The exhibition ITALIANA, L'Italia vista dalla moda 1971-2001/ Italy Through the Lens of Fashion 1971-2001), conceived and curated by Maria Luisa Frisa & Stefano Tonchi was also a collaborative product  of 11 Italian establishments, (7 of them acting in the public sector). Three decades of passion about fashion and essential understanding of all the initial factors and prerequisites that turned Italy the capital of fashion evolution. The specific event is not only a meaningful, historical survey but a sociological, industrial, artistic and humanistic exploration of a period that propelled the exports of European creative production internationally, a production in which Italian fashion industry represented extreme figures. This conceptual journey is divided in nine units, (Identity, Democracy, Logomania, Diorama, Project Room, Bazaar, Postproduction, Glocal, The Italy of Objects), represented by teams of clothing, accessories, jewellery, publications and videos that altered entirely the landscape of fashion and calibrated the consumers' cognition and taste, to an unprecendented extend in comparison with other periods. 
A wonderful exhibition, carefully mastered to evoque not memories of the past but an intense anticipation to walk further into the different rooms, in a non-stop learning experience.

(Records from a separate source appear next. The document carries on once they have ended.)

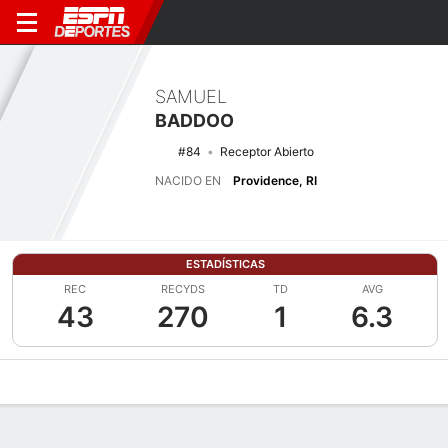
SAMUEL
BADDOO
#84
Receptor Abierto
NACIDO EN
Providence, RI
ESTADÍSTICAS
REC
RECYDS
TD
AVG
43
270
1
6.3
Perfil de Jugador
Noticias
Estadísticas
Bio
Splits
Resumen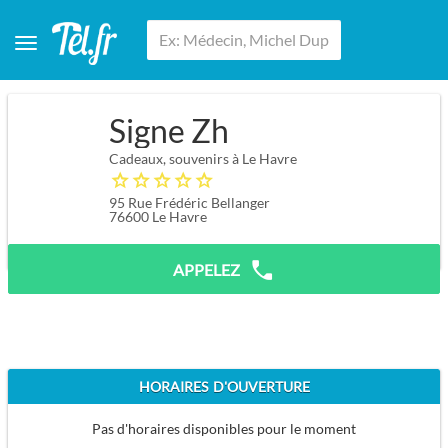
Signe Zh
Cadeaux, souvenirs à Le Havre
95 Rue Frédéric Bellanger
76600
Le Havre
APPELEZ
HORAIRES D'OUVERTURE
Pas d'horaires disponibles pour le moment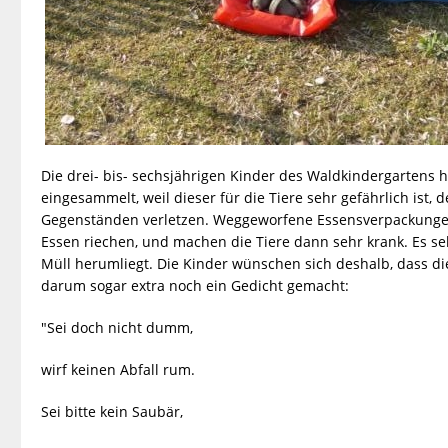
Die drei- bis- sechsjährigen Kinder des Waldkindergartens
eingesammelt, weil dieser für die Tiere sehr gefährlich ist
Gegenständen verletzen. Weggeworfene Essensverpackungen
Essen riechen, und machen die Tiere dann sehr krank. Es se
Müll herumliegt. Die Kinder wünschen sich deshalb, dass d
darum sogar extra noch ein Gedicht gemacht:
"Sei doch nicht dumm,
wirf keinen Abfall rum.
Sei bitte kein Saubär,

Feast your eyes on the pictures bellow, from top to bottom: 1.DEMOCRACY: (first three in the foreground, from left to right) Kinki Shop Diffusion, Madras dress, first half of 1970s. Valentino Boutique, dress in silk voile with dots, second half of 1970s. Missoni dark jersey ensemble made of dress, pants and scarf, F/W 1979-80. 2.DIORAMA: (clockwise, based on the Enchanted Rooms feature, Domus, May 1983) Cinzia Ruggeri, dress with leds, 1982. Gaetano Pesce, Dalilatre chair, Cassina. Krizia pleated jumpsuit, F/W 1981-82, Archizoom Associati Mies-Poltrona chaise-longue, Pietro Chiesa Luminator floor light. 3.LOGOMANIA: (from left to right) Etro printed silk dress,1995. Salvatore Ferragamo Patchwork silk poncho. Gianni Versace, Man's silk shirt S/S 1993. Shirt, top and leggings by Pucci, S/S 1992. Versace (creative director Donatella Versace), silk chiffon dress, S/S 2000. Valentino, dress in silk with floral print, 1972. 4. BAZAAR: (from left to right) Gianfranco Ferré, embroidered tull bodysuit and shantung skirt, S/S 1991. Gianfranco Ferré, napa and crocodile leather blouson, S/S 1993-94. C.P. Company (designer Massimo Osti), Goggle jacket, 1988. Gianfranco Ferré, embroidered tulle jumpsuit, S/S 1991. Etro, man's ensemble, F/W 1996-97. 5.POSTPRODUCTION: (front to back) Gianni Versace, denim shirt with silk & golden lace skirt, S/S 1992. Bo-Bo Kaminsky (stylists David Mantej & Evelina Barilli) jacket, culotte and bra in golden lamé, F/W 1984-85. 6. GLOCAL: garments' detail.